Por lo que hace á Leovigildo, forzosamente habremos de afirmar que obró como tirano y parricida. Una razón política miope y estrecha puede atender sólo á la conservación del Estado presente á toda costa; pero es más elevada razón política la que, anticipándose á la actualidad, mira á lo futuro haciendo sacrificio de los propios intereses; y bajo este supuesto la razón de estado no es exculpación bastante para Leovigildo, que pudo prever como su hijo el adelantamiento y progreso prometidos á la sociedad gótica en la abjuración del arrianismo. Condújose, pues, como tirano, violentando la conciencia de su hijo, y poniendo por de pronto en la guerra intestina y parricida un insuperable obstáculo á la conversión y progreso moral y religioso de su pueblo. Obró además como padre desnaturalizado, cuando dirimió por mano del verdugo la contienda que en mal hora sostenía con las armas propias y extranjeras su arrebatado hijo.

Secundado éste por las ciudades más poderosas de la Bética, en que, sin duda por estar más romanizadas, se había propagado más la fe católica y era más impopular el arrianismo, peleó con varia fortuna en aquella generosa pero mal conducida empresa; é interesa á nuestros lectores saber algo de lo que por su causa hizo el país que vamos estudiando.
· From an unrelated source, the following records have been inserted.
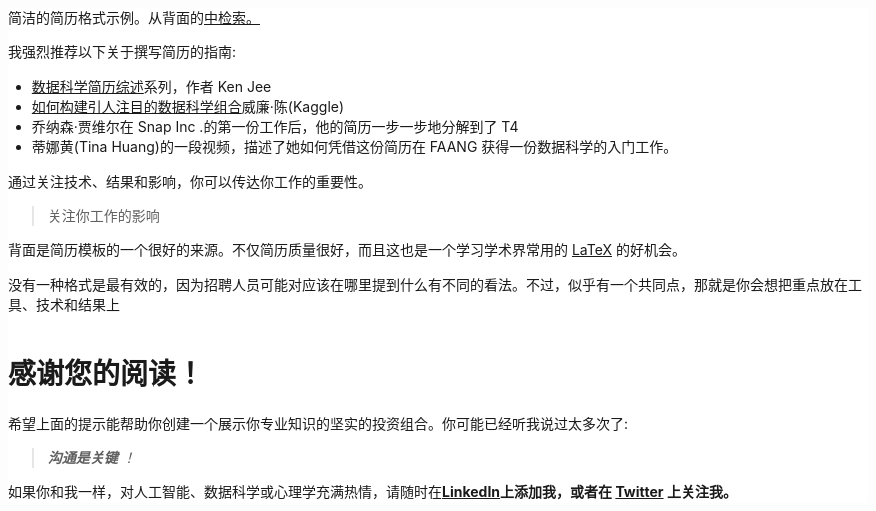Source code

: 简洁的简历格式示例。从背面的[中检索。](https://www.overleaf.com/articles/peter-rasmussens-resume-data-scientist/bphkfprrcnwv)

我强烈推荐以下关于撰写简历的指南:

*   [数据科学简历综述](https://www.youtube.com/watch?v=Ft4GVkQQtgk&list=PL2zq7klxX5AQU-VdQ2_EM4E3VY5KDs7M8)系列，作者 Ken Jee
*   [如何构建引人注目的数据科学组合](https://www.youtube.com/watch?v=xrhPjE7wHas&t=163s)威廉·陈(Kaggle)
*   乔纳森·贾维尔在 Snap Inc .的第一份工作后，他的简历一步一步地分解到了 T4
*   蒂娜黄(Tina Huang)的一段视频，描述了她如何凭借这份简历在 FAANG 获得一份数据科学的入门工作。

通过关注技术、结果和影响，你可以传达你工作的重要性。

> 关注你工作的影响

背面是简历模板的一个很好的来源。不仅简历质量很好，而且这也是一个学习学术界常用的 [LaTeX](https://en.wikipedia.org/wiki/LaTeX) 的好机会。

没有一种格式是最有效的，因为招聘人员可能对应该在哪里提到什么有不同的看法。不过，似乎有一个共同点，那就是你会想把重点放在工具、技术和结果上

# 感谢您的阅读！

希望上面的提示能帮助你创建一个展示你专业知识的坚实的投资组合。你可能已经听我说过太多次了:

> ***沟通是关键*** *！*

如果你和我一样，对人工智能、数据科学或心理学充满热情，请随时在[**LinkedIn**](https://www.linkedin.com/in/mgrootendorst/)**上添加我，或者在 [**Twitter**](https://twitter.com/MaartenGr) 上关注我。**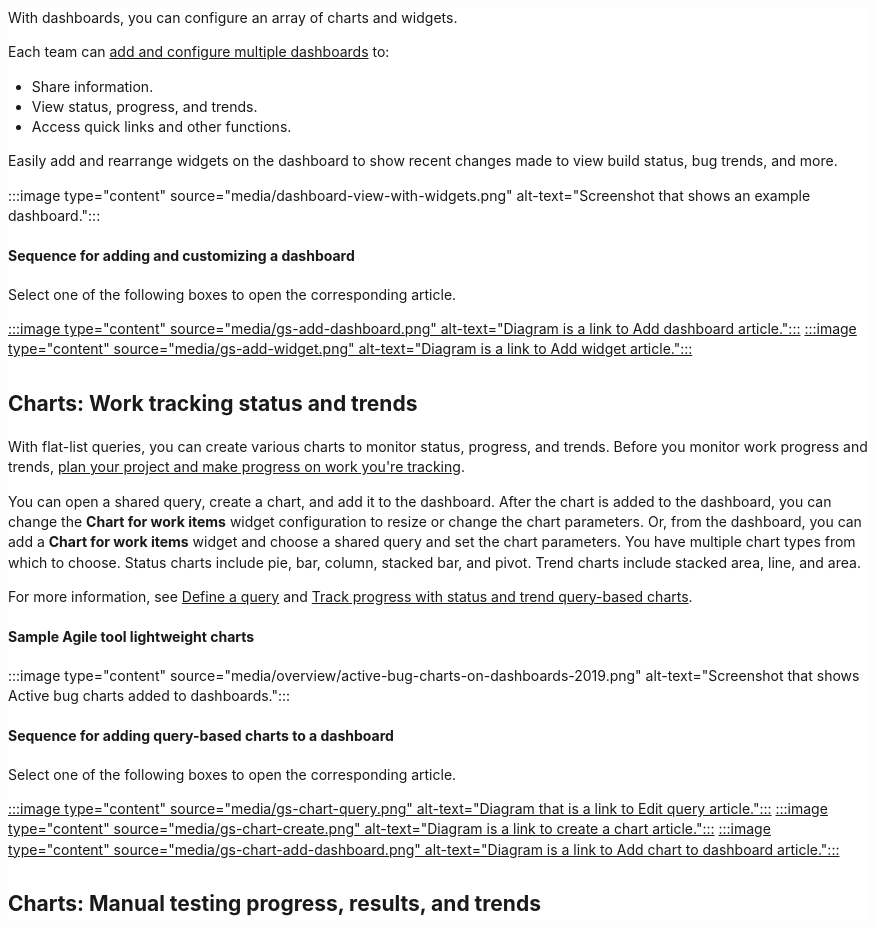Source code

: With dashboards, you can configure an array of charts and widgets.

Each team can [add and configure multiple dashboards](dashboards.md) to:

- Share information.
- View status, progress, and trends.
- Access quick links and other functions.

Easily add and rearrange widgets on the dashboard to show recent changes made to view build status, bug trends, and more.

:::image type="content" source="media/dashboard-view-with-widgets.png" alt-text="Screenshot that shows an example dashboard.":::

#### Sequence for adding and customizing a dashboard

Select one of the following boxes to open the corresponding article.

[:::image type="content" source="media/gs-add-dashboard.png" alt-text="Diagram is a link to Add dashboard article.":::](dashboards.md) [:::image type="content" source="media/gs-add-widget.png" alt-text="Diagram is a link to Add widget article.":::](add-widget-to-dashboard.md)

<a id="monitor-progress">  </a>

## Charts: Work tracking status and trends

With flat-list queries, you can create various charts to monitor status, progress, and trends. Before you monitor work progress and trends, [plan your project and make progress on work you're tracking](../../boards/backlogs/create-your-backlog.md).

You can open a shared query, create a chart, and add it to the dashboard. After the chart is added to the dashboard, you can change the **Chart for work items** widget configuration to resize or change the chart parameters. Or, from the dashboard, you can add a **Chart for work items** widget and choose a shared query and set the chart parameters. You have multiple chart types from which to choose. Status charts include pie, bar, column, stacked bar, and pivot. Trend charts include stacked area, line, and area.

For more information, see [Define a query](../../boards/queries/using-queries.md) and [Track progress with status and trend query-based charts](charts.md).

#### Sample Agile tool lightweight charts

:::image type="content" source="media/overview/active-bug-charts-on-dashboards-2019.png" alt-text="Screenshot that shows Active bug charts added to dashboards.":::

#### Sequence for adding query-based charts to a dashboard

Select one of the following boxes to open the corresponding article.

[:::image type="content" source="media/gs-chart-query.png" alt-text="Diagram that is a link to Edit query article.":::](../../boards/queries/using-queries.md) [:::image type="content" source="media/gs-chart-create.png" alt-text="Diagram is a link to create a chart article.":::](add-charts-to-dashboard.md) [:::image type="content" source="media/gs-chart-add-dashboard.png" alt-text="Diagram is a link to Add chart to dashboard article.":::](add-charts-to-dashboard.md)

## Charts: Manual testing progress, results, and trends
Leovigildo conocía muy bien que la nación en general deseaba el cambio religioso inaugurado por Hermenegildo: si él por su parte no se juzgaba apto para la gran revolución que la gente goda demandaba, con sólo haber sido el gran político que sus panegiristas nos pintan, hubiera debido entregar las riendas del Estado al hijo, que podía satisfacer mejor aquella creciente necesidad. Pero codicioso de mando al par que obcecado en el

(1) El citado Sr. D. Vicente Lafuente.